In [None]:
!pip install transformers datasets accelerate torch tokenizers > /dev/null

In [None]:
!git clone https://huggingface.co/  #Add username/model_name only if resuming training

In [None]:
!ls t5-obsrvr/last-checkpoint/ # only if resuming training

In [None]:
!ls /kaggle/input/obsrvr-data/

In [None]:
from datasets import load_dataset

BASE = "/kaggle/input/obsrvr-data/"

dataset = load_dataset("json", data_files={"data": BASE + "data_file.json"}) # here replace data_file with your file

dataset = dataset["data"].train_test_split(test_size=0.15) 

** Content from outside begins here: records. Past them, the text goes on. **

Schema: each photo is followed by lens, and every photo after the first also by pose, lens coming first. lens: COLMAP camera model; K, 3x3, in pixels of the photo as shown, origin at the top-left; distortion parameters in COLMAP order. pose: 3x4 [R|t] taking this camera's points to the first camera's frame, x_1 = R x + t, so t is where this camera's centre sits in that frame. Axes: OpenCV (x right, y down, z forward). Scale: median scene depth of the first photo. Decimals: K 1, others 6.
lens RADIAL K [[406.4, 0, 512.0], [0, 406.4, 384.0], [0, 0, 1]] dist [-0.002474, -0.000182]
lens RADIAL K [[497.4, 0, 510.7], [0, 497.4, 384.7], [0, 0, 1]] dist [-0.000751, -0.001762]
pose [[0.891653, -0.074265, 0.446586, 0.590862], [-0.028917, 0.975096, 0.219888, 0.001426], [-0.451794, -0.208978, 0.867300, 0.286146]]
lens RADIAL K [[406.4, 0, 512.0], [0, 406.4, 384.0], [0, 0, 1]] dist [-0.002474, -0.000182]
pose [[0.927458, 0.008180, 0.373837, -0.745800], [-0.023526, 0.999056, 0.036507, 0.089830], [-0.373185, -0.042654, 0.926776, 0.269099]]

train_val_split = dataset["train"].train_test_split(test_size=0.15)  
dataset["train"] = train_val_split["train"]
dataset["validation"] = train_val_split["test"]

In [None]:
from transformers import T5Tokenizer, T5ForConditionalGeneration

model_name = "t5-small" # either t5-small or t5-base if new training else username/model_name
tokenizer_name = "t5-small" # either t5-small or t5-base depending on model you chose

tokenizer = T5Tokenizer.from_pretrained(tokenizer_name, cache_dir=None)
model = T5ForConditionalGeneration.from_pretrained(model_name, cache_dir=None)

In [None]:
def preprocess_function(examples):

    inputs = [ex for ex in examples["input"]]
    outputs = [ex for ex in examples["output"]]

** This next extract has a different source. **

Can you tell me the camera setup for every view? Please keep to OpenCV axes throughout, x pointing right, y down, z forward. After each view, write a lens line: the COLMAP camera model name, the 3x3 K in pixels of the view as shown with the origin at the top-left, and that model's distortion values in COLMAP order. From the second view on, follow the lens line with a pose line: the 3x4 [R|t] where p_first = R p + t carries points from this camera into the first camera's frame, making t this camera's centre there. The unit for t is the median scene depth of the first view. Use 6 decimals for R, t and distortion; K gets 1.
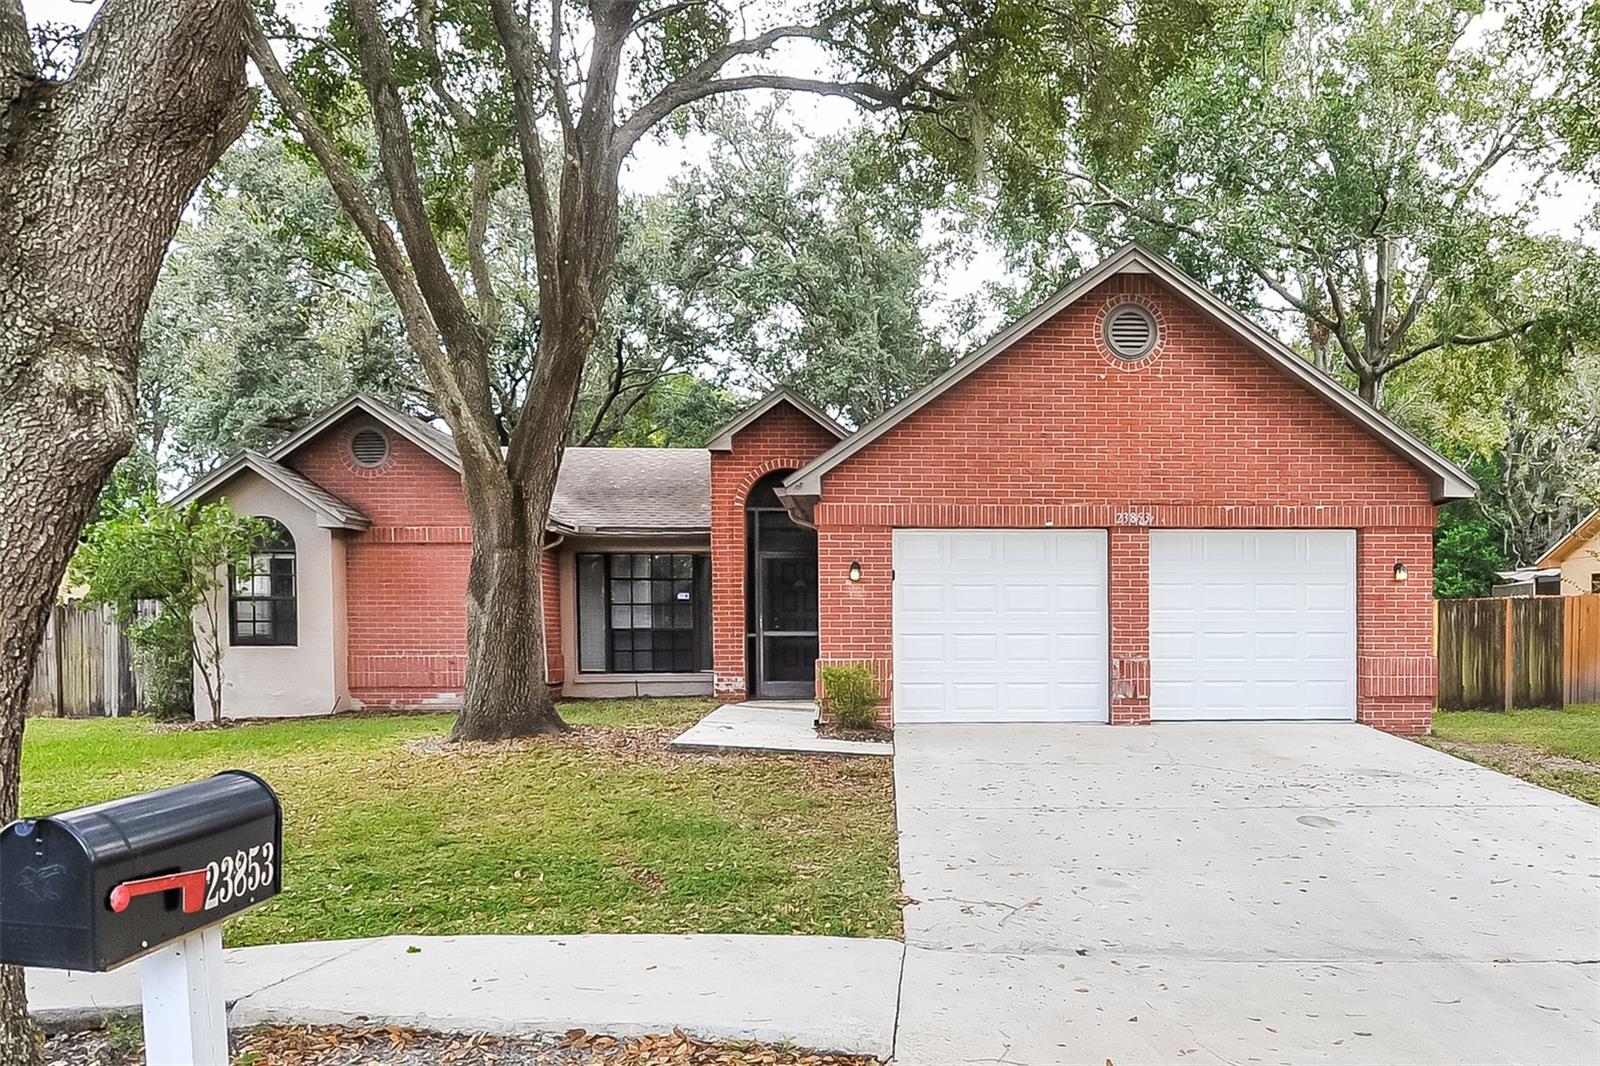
lens RADIAL K [[1005.6, 0, 803.3], [0, 1005.6, 561.6], [0, 0, 1]] dist [0.026681, -0.000610]
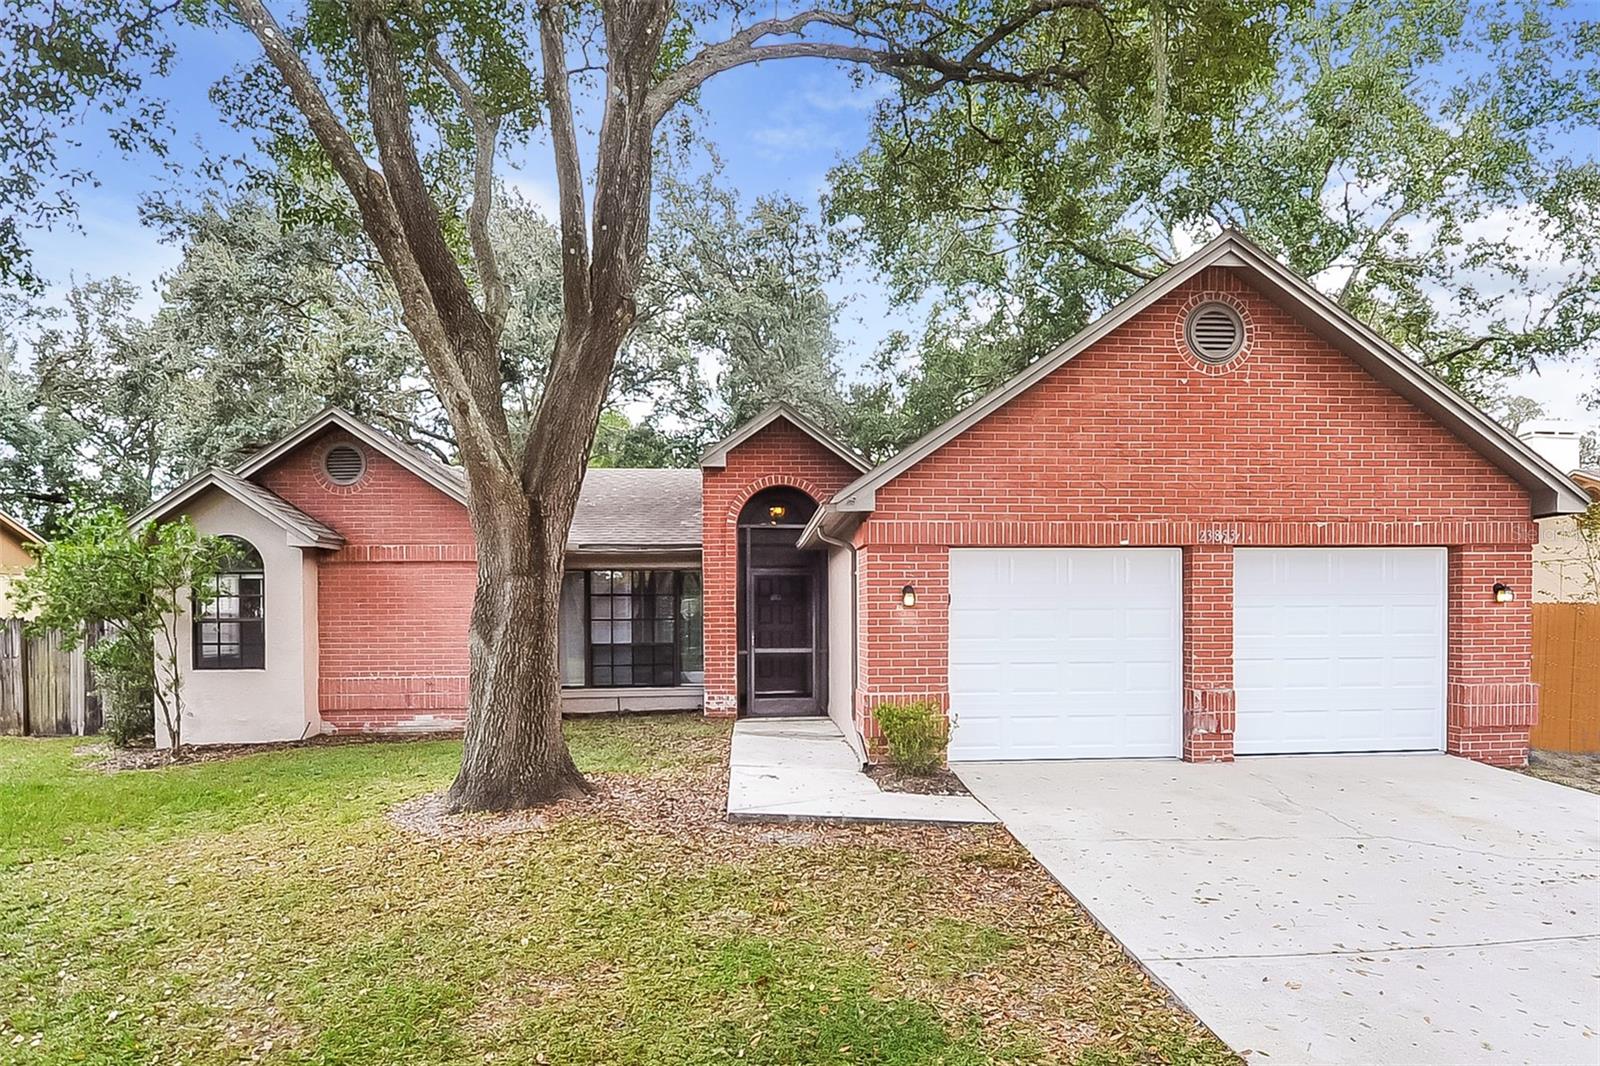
lens RADIAL K [[871.4, 0, 805.9], [0, 871.4, 542.2], [0, 0, 1]] dist [0.039804, -0.045497]
pose [[0.996545, -0.005127, 0.082900, -0.091451], [0.007762, 0.999474, -0.031497, -0.012646], [-0.082695, 0.032032, 0.996060, 0.199183]]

    model_inputs = tokenizer(inputs, max_length=512, truncation=True, padding="max_length")
    labels = tokenizer(outputs, max_length=256, truncation=True, padding="max_length")

    model_inputs["labels"] = labels["input_ids"]
    return model_inputs

tokenized_data = dataset.map(preprocess_function, batched=True)

In [None]:
from huggingface_hub import notebook_login

notebook_login()

In [None]:
from transformers import TrainingArguments

training_args = TrainingArguments(
    output_dir="./out_dir",
    run_name="OBSRVR_run1",
    eval_strategy="steps",
    save_strategy="steps",
    eval_steps=500,
    save_steps=500,
    logging_steps=500,
    learning_rate=2e-5, # you can change here
    warmup_steps=500,
    logging_first_step=True,
    per_device_train_batch_size=4,  # you can change here
    per_device_eval_batch_size=4,
    num_train_epochs =5,   # you can change here
    weight_decay=0.01,  # you can change here
    logging_dir="./logs",
    save_total_limit=2,
    load_best_model_at_end=True,
    push_to_hub=False,  # set True to save at your huggingface account
    hub_model_id="username/model_name", #username/model_name
    hub_strategy="checkpoint",
    metric_for_best_model="loss",
    resume_from_checkpoint=False # set to True to continue training if stopped before
)

In [None]:
from transformers import Trainer, DataCollatorForSeq2Seq

data_collator = DataCollatorForSeq2Seq(tokenizer, model=model)

trainer = Trainer(
    model=model,
    args=training_args,
    train_dataset=tokenized_data["train"],
    eval_dataset=tokenized_data["validation"],
    data_collator=data_collator
)

In [None]:
import wandb

wandb.init(project="OBSRVR", name="OBSRVR_run1", config={}, mode="offline")

In [None]:
trainer.train()  # add : resume_from_checkpoint="./out_dir/last-checkpoint" to continue training if stopped
#replace ./out_dir with what you chose above in model params